Speed and readiness is key when dealing with a restructuring or bankruptcy, because these are not events that companies normally plan for in advance. In fact, they are often seen as the ‘last resort’ solution to a fast-moving negative situation – what the lawyers call ‘the zone of insolvency’. When a crisis of insolvency looms, the corporate secretary, board members and other top executives will need to reach outside the company for the appropriate professional advisers to help deal with the problem.

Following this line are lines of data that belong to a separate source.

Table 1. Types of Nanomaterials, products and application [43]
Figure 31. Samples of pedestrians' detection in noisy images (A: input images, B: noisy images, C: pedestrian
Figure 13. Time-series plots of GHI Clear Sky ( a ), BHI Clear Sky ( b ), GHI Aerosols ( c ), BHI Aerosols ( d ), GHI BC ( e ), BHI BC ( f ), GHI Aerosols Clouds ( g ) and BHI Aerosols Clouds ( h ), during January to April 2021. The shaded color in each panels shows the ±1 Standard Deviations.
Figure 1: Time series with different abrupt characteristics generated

David Sheffey, assistant house counsel and corporate secretary at US Power Generating Company (US PowerGen), has had quite a bit of experience dealing with both bankruptcies and restructurings. He is currently involved in restructuring activities at US PowerGen and was also the assistant corporate secretary for Global Crossing when it filed for bankruptcy protection in 2002. Back then Global Crossing was one of the world’s leading international telecommunications companies, and its bankruptcy filing, which listed assets of $22.5 billion and liabilities of $14.6 billion, ranks as the seventh-largest in US history.

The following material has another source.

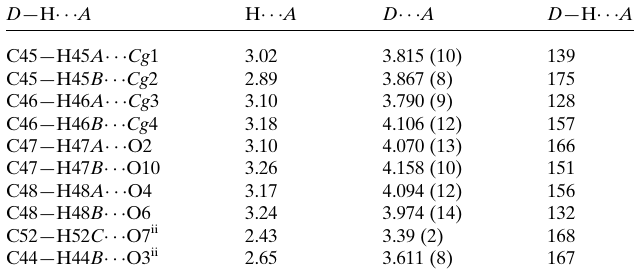
Table 2 Summary of weak interactions (C—H (cid:2)(cid:2)(cid:2) (cid:2) and C—H (cid:2)(cid:2)(cid:2) O; A˚ , (cid:5) ) between the pillararene and 1-octanamine molecules. Cg 1, Cg 2, Cg 3 and Cg 4 are the centroids of the C1–C6, C29–C34, C15–C20 and C22–C27 rings, respectively.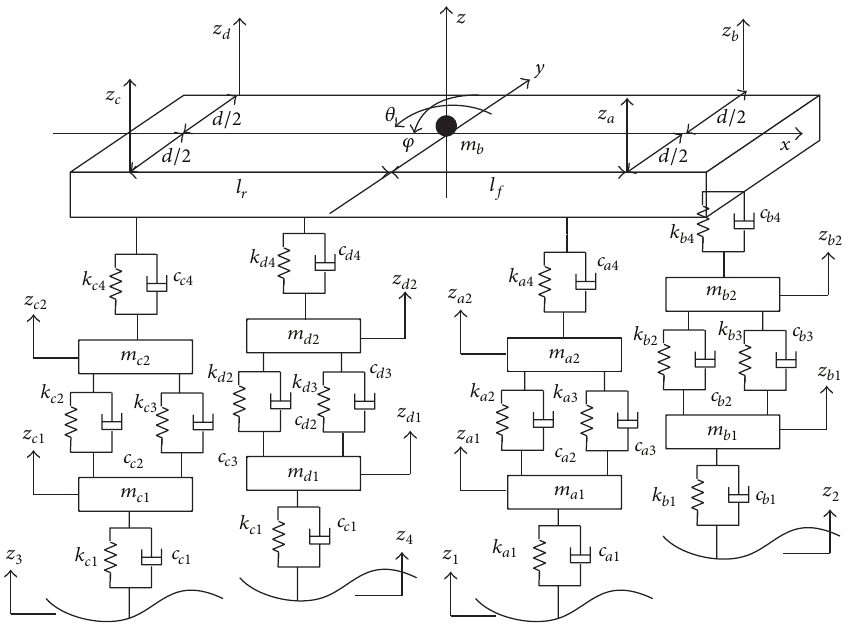
Figure 2: 11-degree-of-freedom physical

Since each company’s situation is different, planning for a bankruptcy or restructuring must include flexibility. At Global Crossing, for instance, Sheffey experienced the multinational aspect of filing for bankruptcy. The company operated in close to 30 countries, and decisions had to be made on where to file and where not to file. In some cases, new specialised counsel had to be engaged.

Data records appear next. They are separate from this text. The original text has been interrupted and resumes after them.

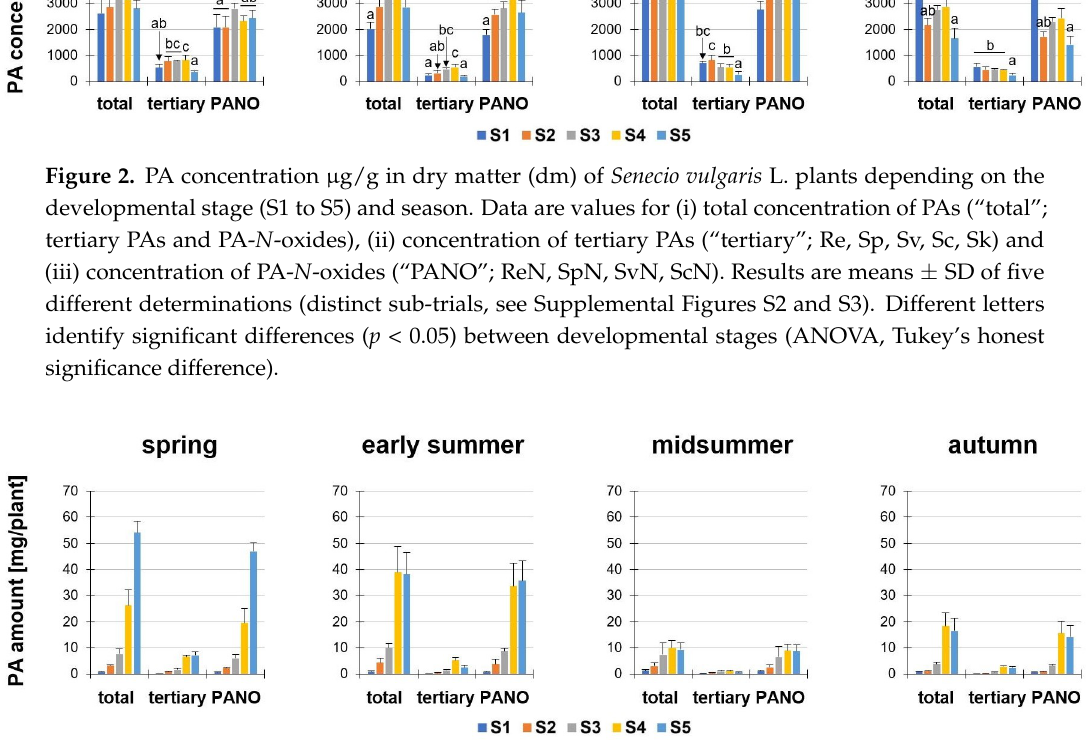
Figure 3. PA amount of Senecio vulgaris L. (mg/plant) depending on the developmental stage (S1 to S5) and season. Data are values for (i) total amount of PAs (“total”; tertiary PAs and PA- N -oxides), (ii) amount of tertiary PAs (“tertiary”; Re, Sp, Sv, Sc, Sk) and (iii) amount of PA- N -oxides (“PANO”; ReN, SpN, SvN, ScN). Results are means ± SD of five different determinations (distinct sub-trials, see Supplemental Figures S2 and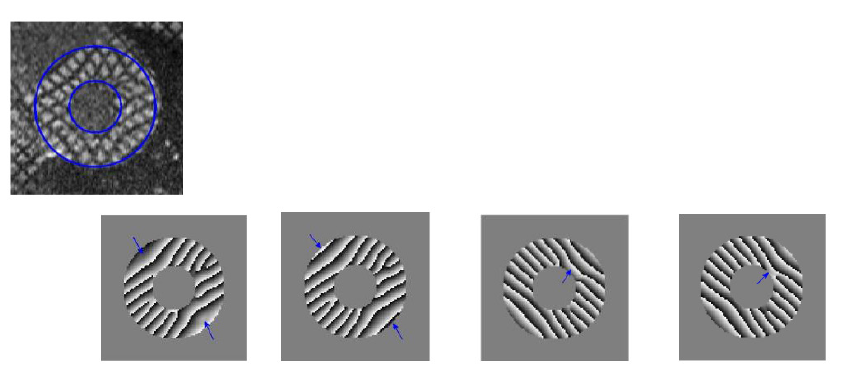
Figure 9: Top: Myocardial tagged image at end-systole, Bottom: Harmonic phase image in both directions, (a) and (c) before DC component subtraction, (b) and (d) after DC component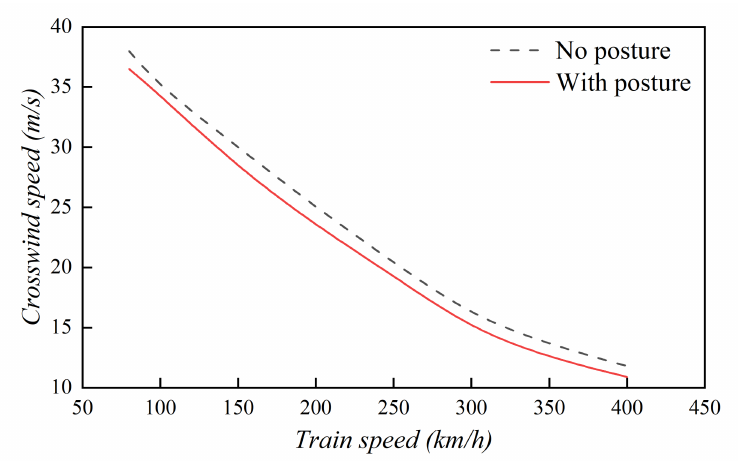
Figure 17. Running safety domain in terms of the relationship between the speed of crosswind and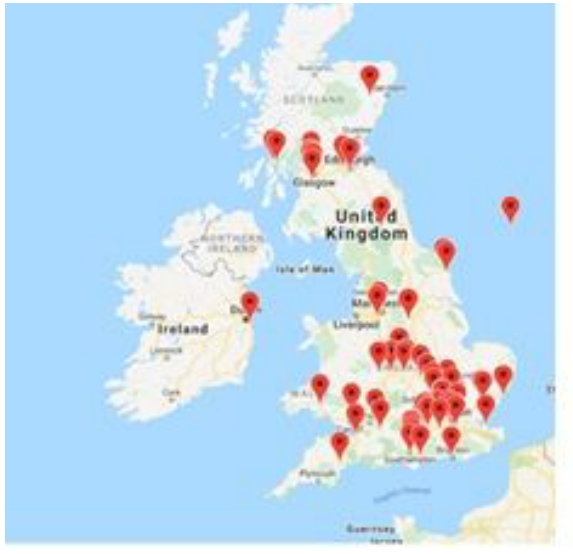
Figure 2: Location of Quiet Project Monitoring stations, as of 15 th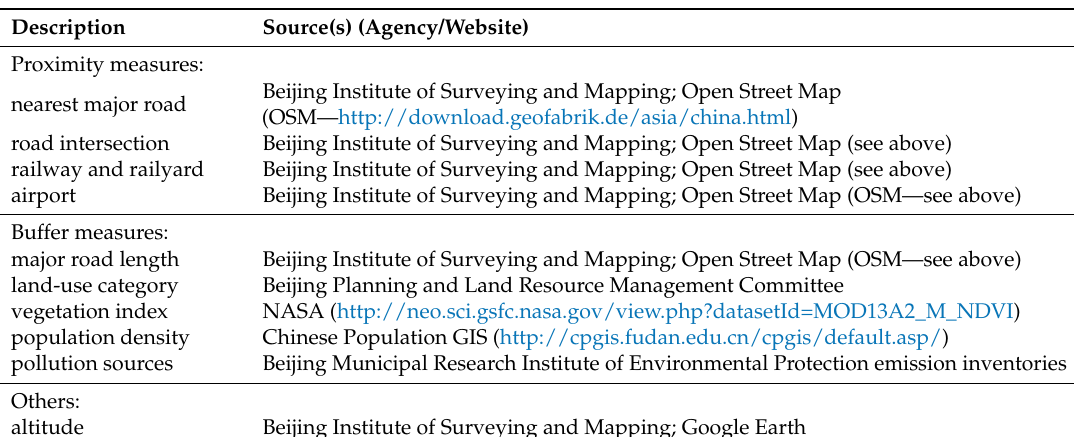
Table 2. Selected relevant geographic variables for Beijing and selected potential sources of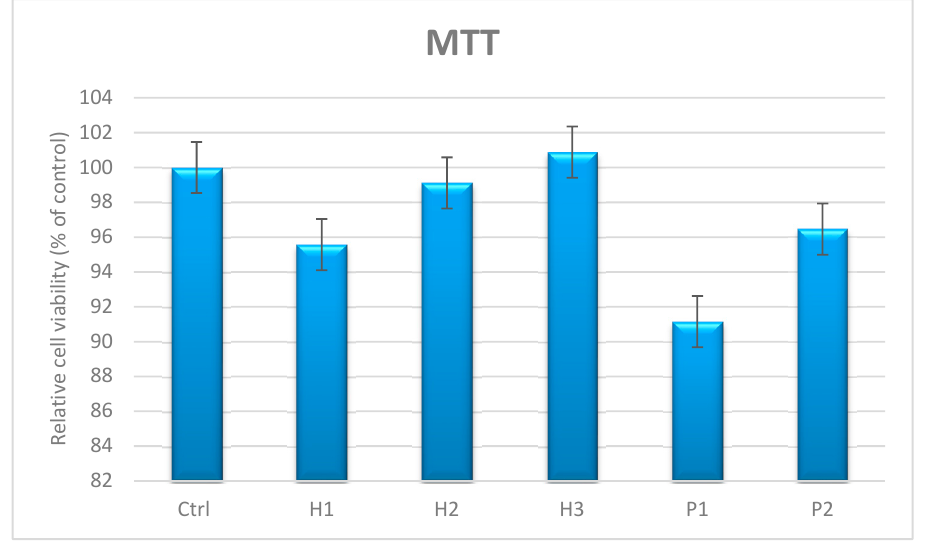
Figure 6. AFSC viability in the presence of ZnO nanoparticles.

This is why Sheffey ranks the external bankruptcy counsel as the most critical partner to the corporate secretary. ‘He or she becomes an integral part of the process,’ he says.
The right stuff
Selecting the right bankruptcy counsel is critical due to the potential breadth of restructuring or bankruptcy activity, Sheffey notes. Simple moves may be quite easily managed with a small team, but something like a multinational presence or other complexities will present greater challenges that require someone with significant skill and experience. ‘You need what I call an air traffic controller,’ Sheffey says. ‘They will have to maintain a checklist and report back to the lead attorney.’
Once the bankruptcy adviser is in place, the next step is finding funding for a deal that will allow the company to continue to operate. This will require an investment banker with experience in restructurings and bankruptcies.
Jeffery Stegenga, managing director with global professional services firm Alvarez & Marsal, says the external adviser on financing will work with internal finance officers, assessing the situation and arranging adequate financial support for the filing. The adviser should then work with the rest of the team to map a path through the process. Stegenga, who chairs his firm’s executive committee for US restructuring and has worked with a range of clients including Chesapeake, Citadel Broadcasting, Visteon, Lear and Blockbuster, says selecting an experienced banker is important because ‘you don’t want a financial adviser who is cutting his teeth on your case.’
The third important area is communications, both experts say. The more complicated the company is, the more likely it is that an experienced outside counselor in corporate communications will have to be engaged. ‘You work with internal communications executives and your management team in order to create the message you want to deliver to your rank and file, to make sure everybody is on the same page,’ Sheffey says. Messaging for other constituencies, such as disgruntled shareholders and creditors, will also have to be addressed.